The third and final humiliation came immediately after the service ended, when seven people crowded around me at once and tried to explain that tomorrow there would be a time of prayer and fasting for the church starting at 6am, no at 4pm, no on Wednesday, yes for 30 minutes, wait, starting at 6 until 7am on Tuesday? TOMORROW. MORNING. 6am, Wednesday. Prayer. Yes. No eating. First week of every month, 7pm, tomorrow morning, one hour of prayer, just 30 minutes, come on Wednesday, DO I UNDERSTAND??
No. I didn't understand. But I faked really well like I did.

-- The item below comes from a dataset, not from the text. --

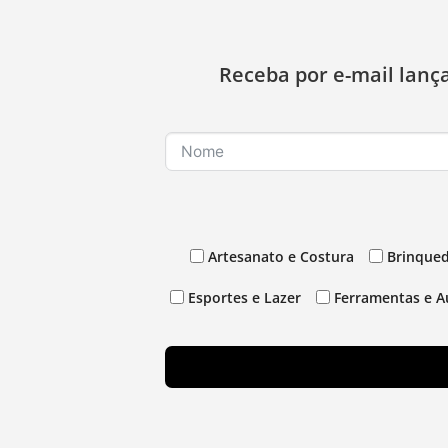
Receba por e-mail lanç
Artesanato e Costura
Brinqued
Esportes e Lazer
Ferramentas e A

Then I grabbed Sampson by the neck, elbowed my way through the post-service crowd, and ran around the block until I was out of sight of everyone. I looked down at Sampson, caught his eye, and then I shouted: "AAAAUUUUUUGGGGGHHHHH!!!!!!"

3 comments:
I love reading your blog. Your dog sounds like our youngest dog, named Blue Bell. She loves to get into the house and on top of one of us! We have a ton of snow here. The driveway has drifts 5 ft. high, I think this country living is much of Kelly to stomach. She gets lots of credit for being a missionary here in Utah in her own (so to speak) home! Love you Miss Brooke. MB
Great picture. I LOVE the glasses. I had a similar pair, also circa 1987. I guess that style was quite popular then. The dog looks fake.
Dog is NOT fake. He was a vicious hound. Used to eat children for breakfast.